Manchmal graute es mir vor unserer gemeinsamen Zeit, weil wir so viel davon hatten. Ich hasste mich für diese Gefühle. Wie es aber bei den meisten Dingen der Fall ist, wird die Lage nach einer Weile besser. Er ist jetzt älter und erzählt mir eifrig vom Bestehen seiner Schwimmprüfung und vom Spielzeug, das er sich mit seinem Freund Leo teilt. Sobald er mir aber von bestimmten Tagesabschnitten erzählt hat, war’s das auch schon. Ich zwinge aber ein aufblühendes, glückliches Kind doch nicht dazu, seiner Mutter Gesellschaft zu leisten, nur weil sie es leid ist, allein zu sein. Das ist in jeder Hinsicht falsch und ungerecht; also mache ich weiter. Ich bereite bloß eine Portion Essen zu. Ich schaue mir Fotos meines Mannes an und überlege, was hätte sein können und sollen und denke an das, was in den letzten fünf – ach so ruhmreichen– Jahren tatsächlich passiert ist.

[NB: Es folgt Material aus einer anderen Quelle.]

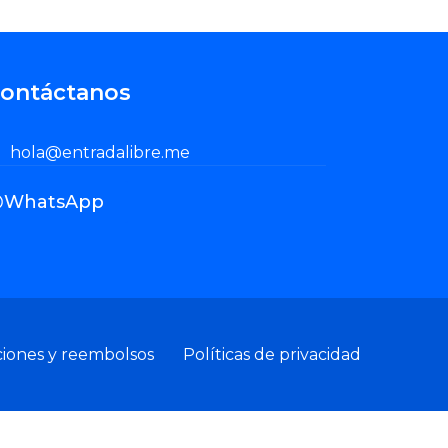
ontáctanos
hola@entradalibre.me
WhatsApp
ciones y reembolsos
Políticas de privacidad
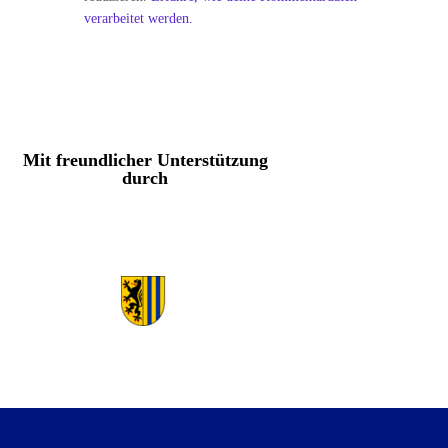
verarbeitet werden.
Mit freundlicher Unterstützung
durch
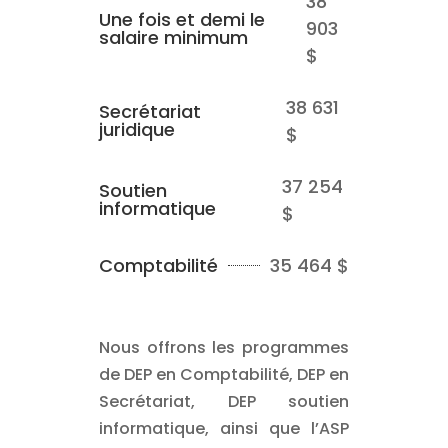
38
Une fois et demi le
903
salaire minimum
$
38 631
Secrétariat
juridique
$
37 254
Soutien
informatique
$
Comptabilité
35 464 $
Nous offrons les programmes
de DEP en Comptabilité, DEP en
Secrétariat, DEP soutien
informatique, ainsi que l’ASP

Fairerweise muss ich zugeben, dass ich oft persönlich schuld an versäumten Gelegenheiten bin. Ich bin diejenige, die sich gegen Verabredungen sträubt, die davor zurückschreckt, „wieder ins kalte Dating-Wasser zu springen“, wozu eine Freundin mich immer wieder ermutigt. Und je länger ich mich in meiner Wohnung verstecke, desto mehr schotte ich mich von allem ab, was draußen so passiert. Wie wird das erst sein, wenn Alex älter ist und anfangen wird, das Hause zu verlassen, wenn es ins Ferienlager, in die Schule und so weiter geht? Ich versuche, der Ursache meiner Angst und meines Widerstandes, neue Bekanntschaften zu schließen, auf den Grund zu gehen und daraus schlau zu werden. Justin hätte sicher nicht gewollt, dass ich den Rest meines Lebens einsam bin und allein essen muss. Und je älter ich werde, desto weniger Optionen stehen mir zur Auswahl; Daten ist kein Kinderspiel; das hat sich aber wahrscheinlich bereits herumgesprochen.
Vielleicht ist aber die Zeit für neue Gerichte mit neuen Männern gekommen – aber nur vielleicht.